3) The Diagnosis and the Decisions – Get the surgery; don’t get the surgery. Decisions, decisions. The risks are what they are: loss of the pylorus, the possibility of diabetes, colostomy bags, bile duct injuries, fistulas, and other massive complications following surgery. No doc (worth their salt) can tell you what will happen when they get in there. They just don’t know how much of the pancreas, stomach, colon, or intestine they will need to take, whether they can save the pylorus, whether your bile duct will heal properly (proper = dilate and contract), and whether or not you’ll develop a fistula. Nor do I think they can predict with any degree of certainty whether or not surgery is ultimately best for GIST treatment. The risks are just as significant for medicine-only treatments. It’s all about YOU weighing the risks and picking the right doc to help you do that. In fact, the only thing you can really control in your new found world is what doc you get, so be picky and be pushy. It’s not just your life on the line; it’s your quality of life (if you live) on the line. And even when you get "the best," know that things CAN (and probably will) go wrong. My surgeon was cocky as hell and I loved it: five Whipples per week, 15 years under his belt, world-renowned hospital. I sought him out and treated our meeting like a job interview for HIM. He passed my test with flying colors … and yet, I’ve had more complications than I can list here – many of them life-threatening.

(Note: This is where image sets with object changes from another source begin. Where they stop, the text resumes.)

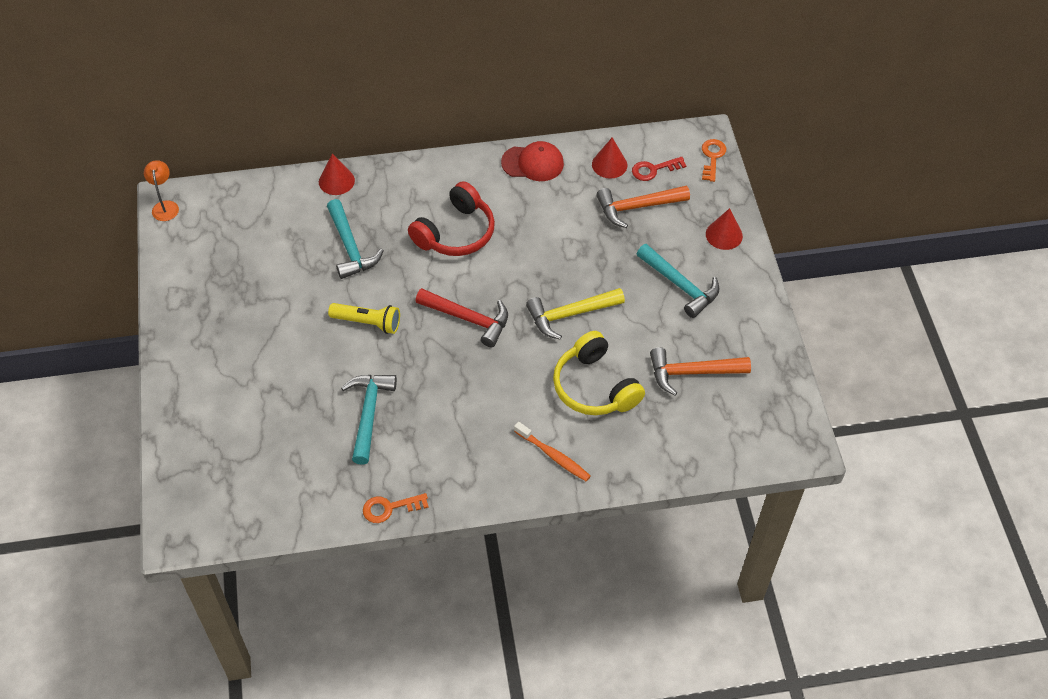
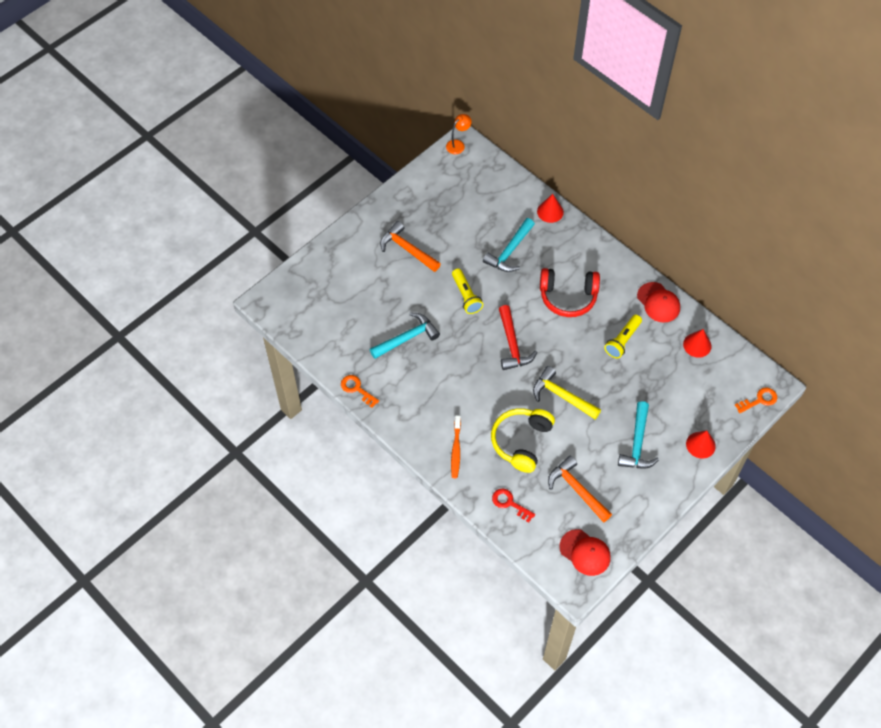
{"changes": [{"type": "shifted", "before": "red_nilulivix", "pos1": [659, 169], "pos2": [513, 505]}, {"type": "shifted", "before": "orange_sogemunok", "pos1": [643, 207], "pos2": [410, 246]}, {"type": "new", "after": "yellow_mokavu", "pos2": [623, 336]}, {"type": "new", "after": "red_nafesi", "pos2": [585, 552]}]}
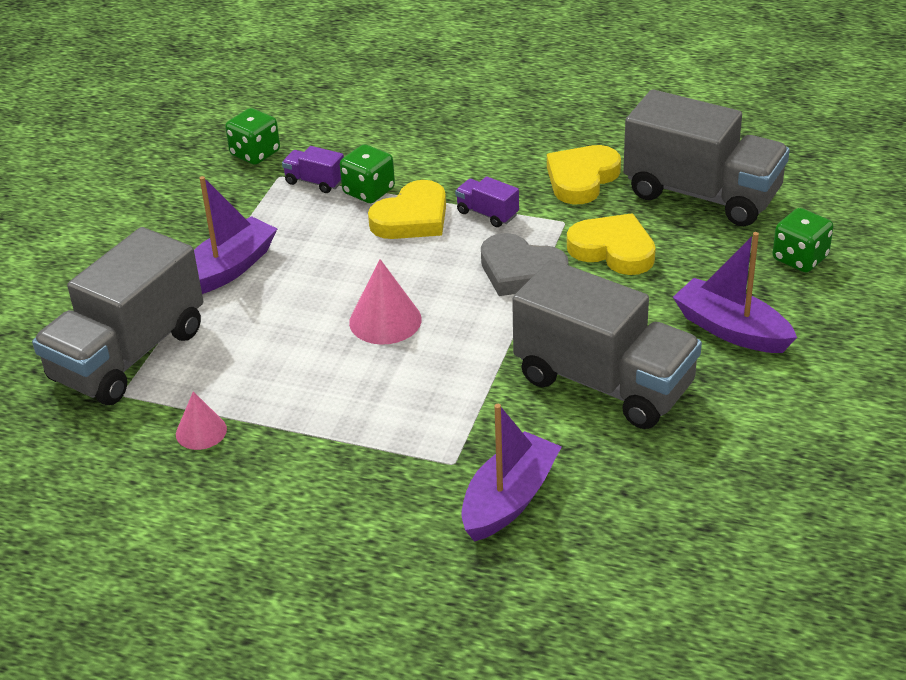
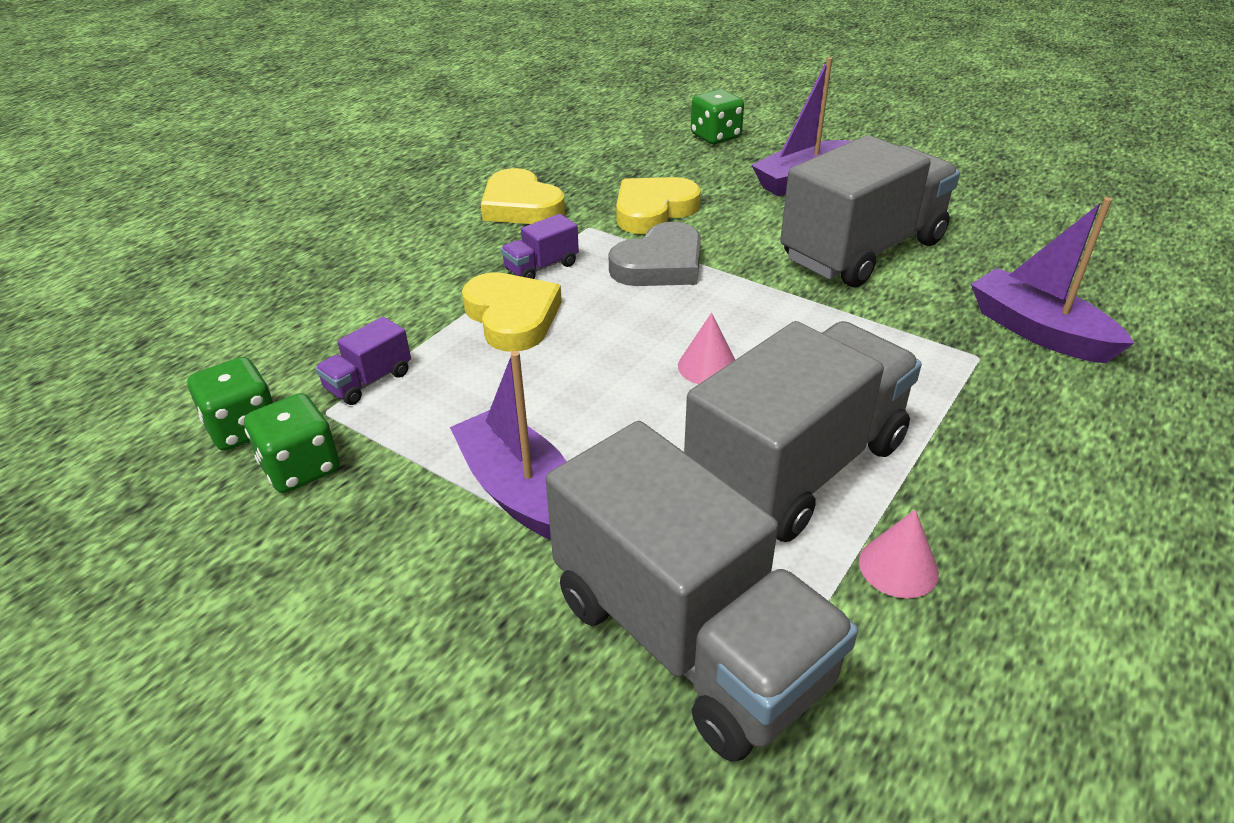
{"changes": [{"type": "shifted", "before": "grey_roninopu", "pos1": [706, 157], "pos2": [803, 431]}, {"type": "shifted", "before": "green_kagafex", "pos1": [367, 173], "pos2": [292, 443]}, {"type": "scaled", "before": "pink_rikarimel", "pos1": [385, 302], "pos2": [706, 348], "scale": 0.65}]}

4) Second Opinions (theirs AND yours) – The importance of second opinions is a universal no-brainer in today’s day and age, but what I have learned is that the value of a second opinion will really only be as good as the issue highlighted above in #2 and #3 about how you’ve managed your medical information and continuity of care. Integrated care – making sure patient, surgery, oncology, pathology, radiology, etc. are all up to speed and on the same sheet of music – is crucial for diseases with multiple twists and turns like cancer. When integrated care works as intended, the oncologist sees the surgeon’s blind spot, the pathologist sees a crack in the oncologist’s reasoning, and the patient points out something that all of them missed in the report from the radiologist.

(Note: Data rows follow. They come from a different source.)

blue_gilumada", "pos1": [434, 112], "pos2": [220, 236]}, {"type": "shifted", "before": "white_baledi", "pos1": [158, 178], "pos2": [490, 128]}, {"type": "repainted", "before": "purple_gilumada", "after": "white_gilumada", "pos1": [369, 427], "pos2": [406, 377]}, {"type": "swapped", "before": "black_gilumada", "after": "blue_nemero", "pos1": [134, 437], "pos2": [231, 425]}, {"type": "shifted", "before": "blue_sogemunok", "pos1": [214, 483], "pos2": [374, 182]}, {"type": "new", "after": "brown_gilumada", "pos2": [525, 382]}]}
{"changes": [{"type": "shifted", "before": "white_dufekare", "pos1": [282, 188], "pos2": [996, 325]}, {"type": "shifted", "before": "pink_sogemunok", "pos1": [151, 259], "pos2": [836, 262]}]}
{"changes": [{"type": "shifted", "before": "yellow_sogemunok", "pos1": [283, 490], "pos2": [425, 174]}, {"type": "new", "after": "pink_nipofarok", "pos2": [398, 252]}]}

5) The Power of Perspective – Someone ALWAYS has it worse than you do. The person who ID’s their GIST early and merely has to take Gleevec should take comfort that they still have all of their internal organs. The person who has to wear a colostomy bag will thank God that they don’t experience the drainage tube and recurrent cholangitis of a person suffering from a bile duct injury following surgery. Not too ironically, the person with the bile duct injury likely takes comfort that she doesn’t have to wear a colostomy bag. The power and beauty of perspective is that every single one of us posses the opportunity to take comfort from it. In a way, perspective helps us focus on what we have rather than what we’re missing.